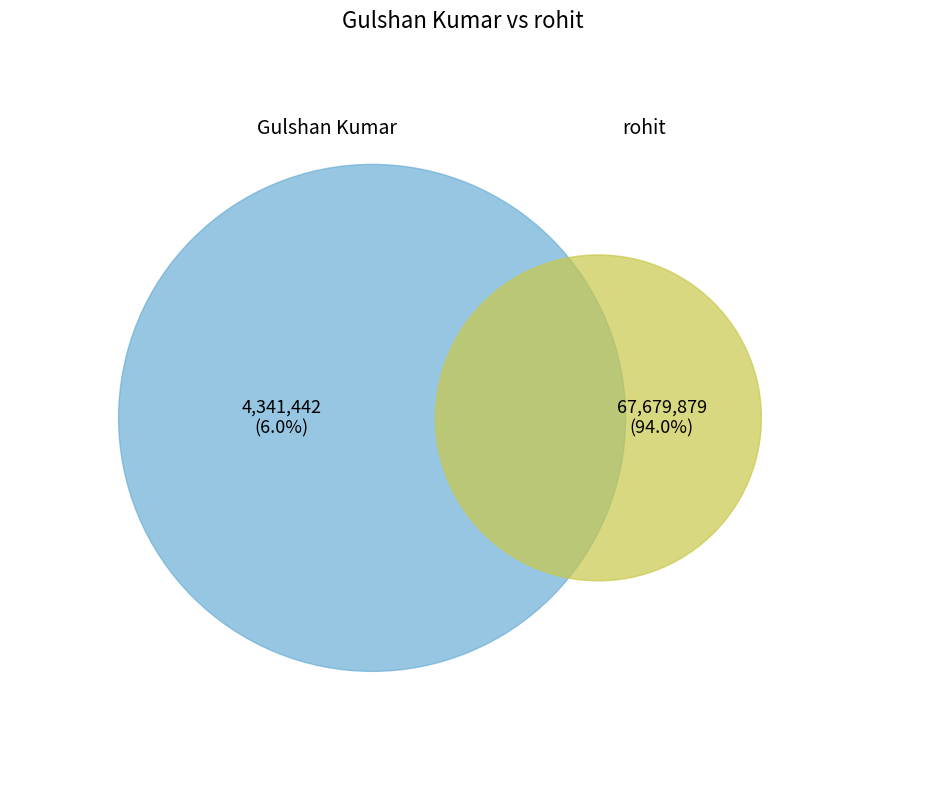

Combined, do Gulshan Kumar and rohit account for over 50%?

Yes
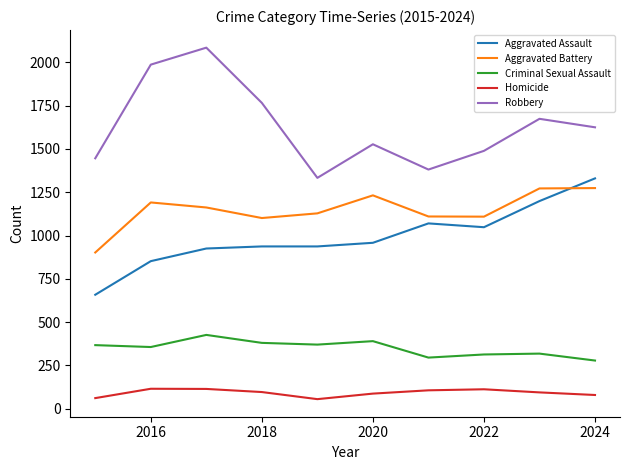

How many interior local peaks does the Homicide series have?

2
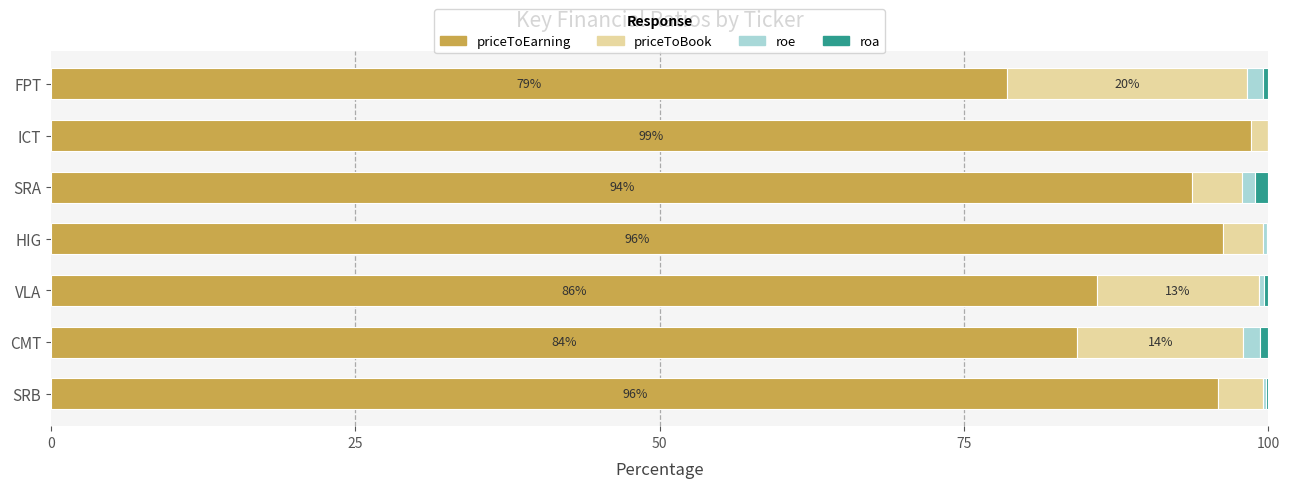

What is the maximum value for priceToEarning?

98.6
--------------------------------
[Work order] Present the text lines of all four entries above as a numbered list, skipping blank lines and omitting the pictures.

[Written response]
1. Combined, do Gulshan Kumar and rohit account for over 50%?
2. Yes
3. How many interior local peaks does the Homicide series have?
4. 2
5. What is the maximum value for priceToEarning?
6. 98.6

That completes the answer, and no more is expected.